Moreover, the course advises supervisors to take seriously and report any charge of sexual harassment or discrimination no matter how preposterous. Indeed, supervisors should constantly monitor their workplace and work-related functions and intervene if they witness or hear anything they even suspect might be sexual harassment. “Contact the proper university authorities” is the phrase most used in the course, evoking a world of relentless surveillance redolent of the old Soviet Union or Castro’s Cuba, where every block has a commissar whose job is to watch out for deviations from political correctness.

The result of such a climate is to erode collegiality and poison relationships with the lurking possibility that the normal disagreements and conflicts that are part and parcel of normal human relationships will be redefined as actionable harassment subject to the greater coercive powers of the institution and the state.

Worse yet, in the context of the university, academic freedom and the freedom of expression guaranteed by the Constitution are seriously compromised. In the training course I took, the phrase “academic freedom” did not appear once. Reference was made to the First Amendment, usually to note that it doesn’t protect behaviors or speech perceived as harassment, a debatable legal position at best. More depressing is the complete unawareness of the unique role of the university in providing a protected space where ideas can be openly discussed and debated no matter how objectionable.

After all, that is why tenure was created in the first place: to insure that the university welcomes and supports the “free play of the mind on all subjects,” as Matthew Arnold famously defined the purpose of a liberal education. But how much “free play” can there be when people are obsessed with monitoring what they say and how they say it because someone might perceive it to be objectionable? The phenomenon of political correctness in the universities has indeed been nurtured and empowered by sexual harassment law, which adds to the informal means of censoring speech — shunning, for example — the threat of investigation and punishment by some powerful institution, whether that be the university, the state, or a federal office such as the Equal Employment Opportunity Commission.

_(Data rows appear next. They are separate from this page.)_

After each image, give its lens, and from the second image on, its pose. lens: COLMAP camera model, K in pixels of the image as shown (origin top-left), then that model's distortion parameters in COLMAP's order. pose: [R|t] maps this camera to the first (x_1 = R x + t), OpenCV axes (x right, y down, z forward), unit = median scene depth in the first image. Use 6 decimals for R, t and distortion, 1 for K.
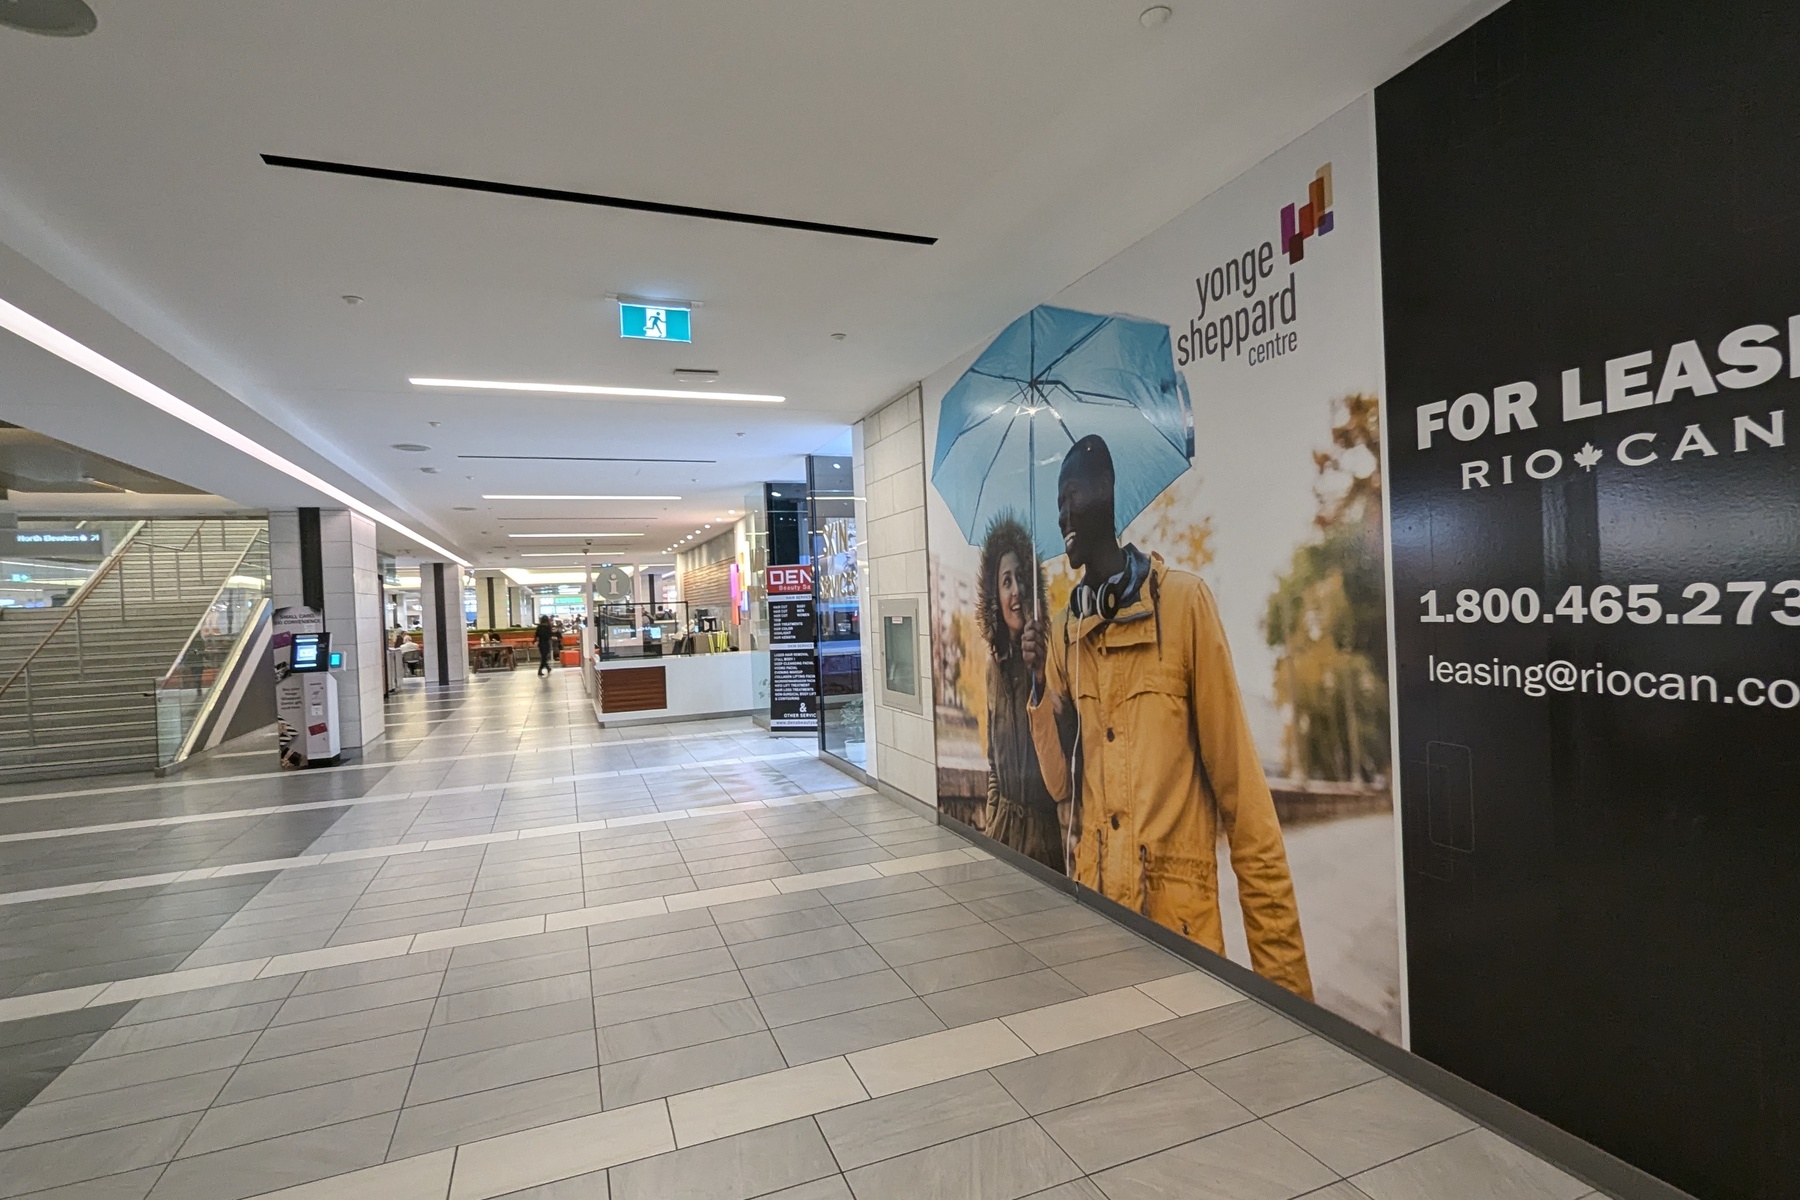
lens RADIAL K [[884.8, 0, 900.1], [0, 884.8, 613.6], [0, 0, 1]] dist [-0.000025, -0.000085]
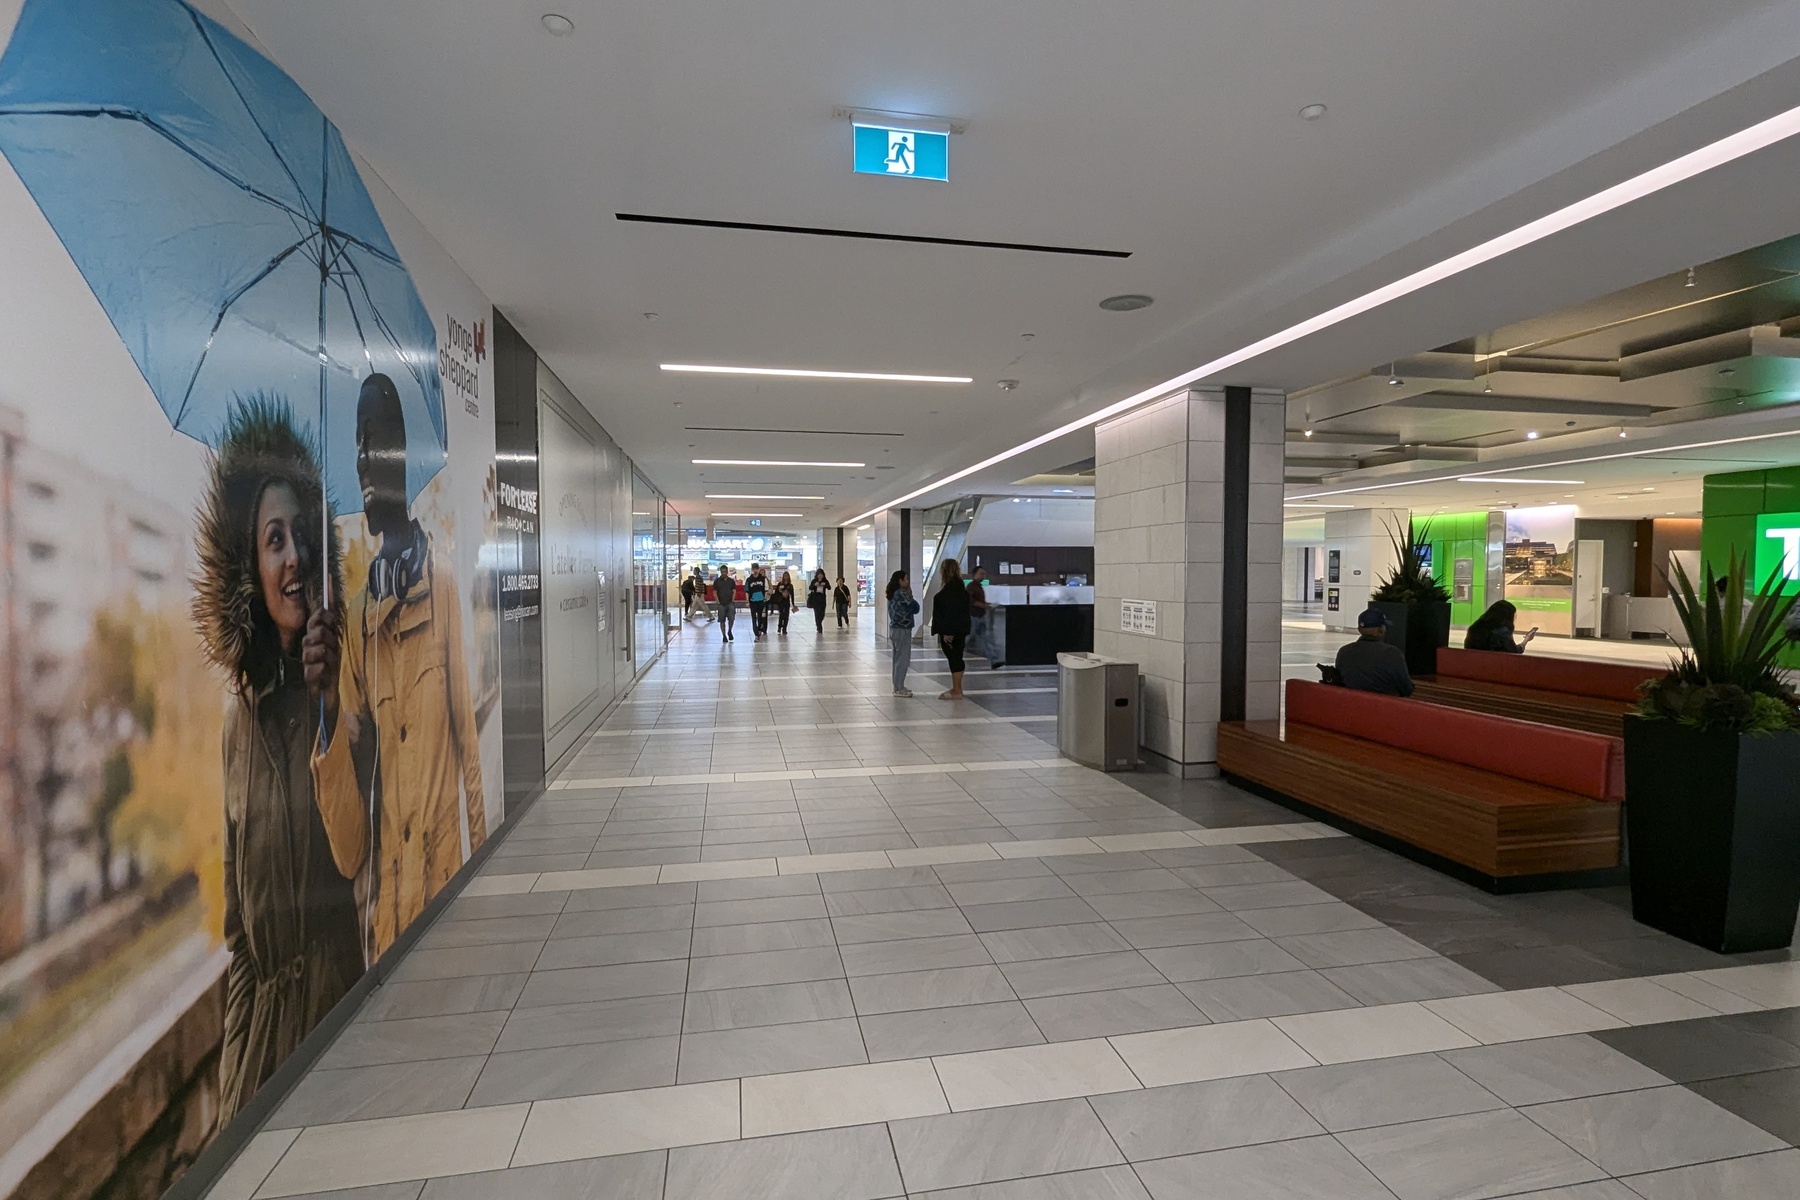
lens RADIAL K [[884.8, 0, 900.1], [0, 884.8, 613.6], [0, 0, 1]] dist [-0.000025, -0.000085]
pose [[-0.983014, 0.034929, 0.180177, -0.431229], [0.045308, 0.997523, 0.053814, -0.005003], [-0.177851, 0.061063, -0.982161, 1.898448]]
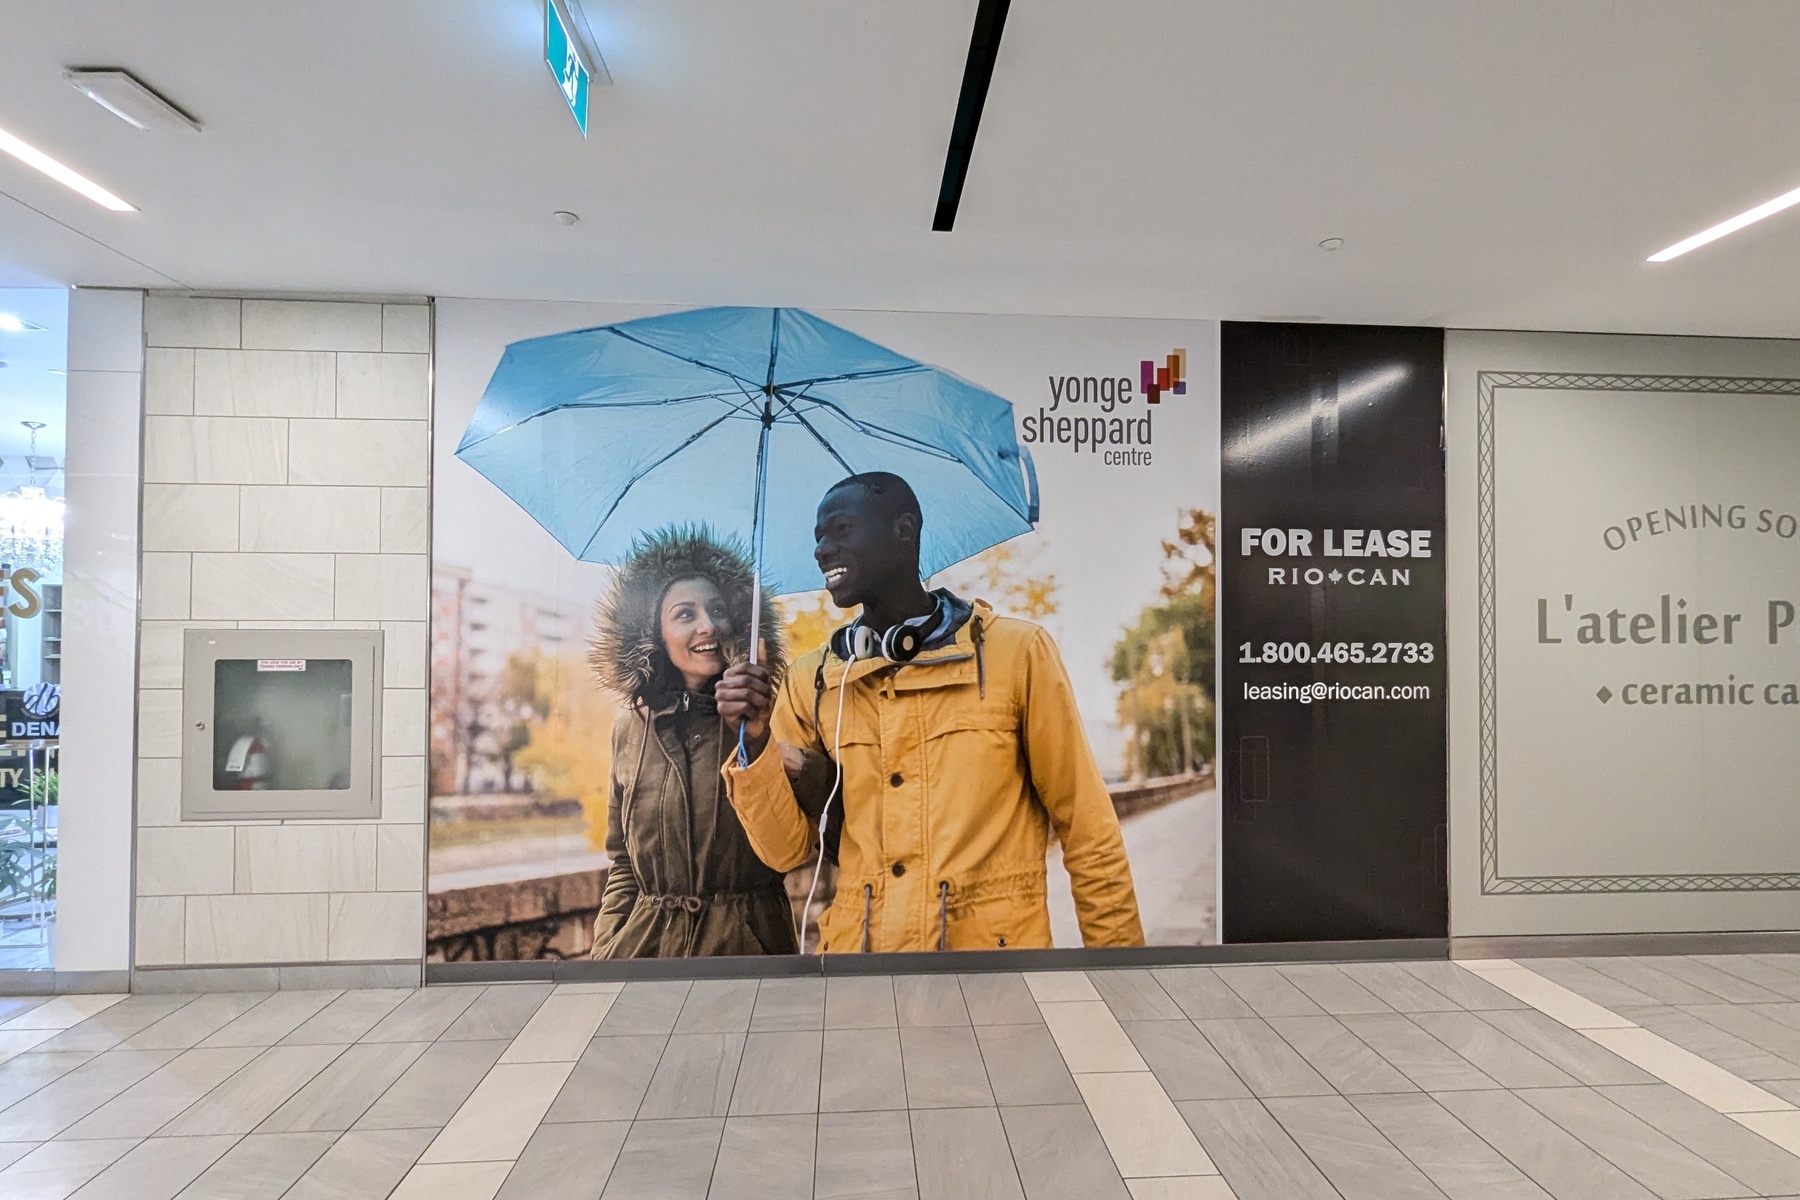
lens RADIAL K [[884.8, 0, 900.1], [0, 884.8, 613.6], [0, 0, 1]] dist [-0.000025, -0.000085]
pose [[0.292388, 0.055243, 0.954703, -0.765053], [-0.002494, 0.998371, -0.057007, 0.009770], [-0.956296, 0.014287, 0.292050, 0.765285]]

Finally, and more broadly, sexual harassment law embodies a whole set of assumptions diametrically opposed to those underlying our republic’s values of personal autonomy and freedom. The flip side of personal freedom has always and ever been personal responsibility for negotiating the conflicts that necessarily arise when people are freer in their actions and speech.  Given the great variety and number of free people and their thresholds of offensiveness, our words and deeds will frequently be disturbing to some. But that’s the price we pay for freedom, and it is our responsibility to be adults and figure out how to get along in a world where everybody, not just privileged elites, are given wide latitude for the expression of their ideas. A truly free and open speech will frequently lack civility or sensitivity to feeling, for the point of such a debate is not to make people feel good but to get at the truth and value of ideas. The raucous, sometimes crude, often offensive nature of democratic speech was recognized as part of democratic freedom as far back as fifth-century Athens — which is one reason why elitists like Plato disliked democracy.

Sexual harassment law takes this responsibility for managing our free speech and its effects away from individuals, and so reduces us to children who require institutional nannies to monitor our behavior and protect the tender sensibilities of people no matter how unreasonable or neurotic their private standards of offense are. As such, current sexual harassment law is an insidious threat to freedom, one much more serious than the temporary intrusions on the privacy of people suspected of communicating with terrorists. And that threat, enshrined as it now is in law and legal precedent and backed up by state power, will be with us for a long time.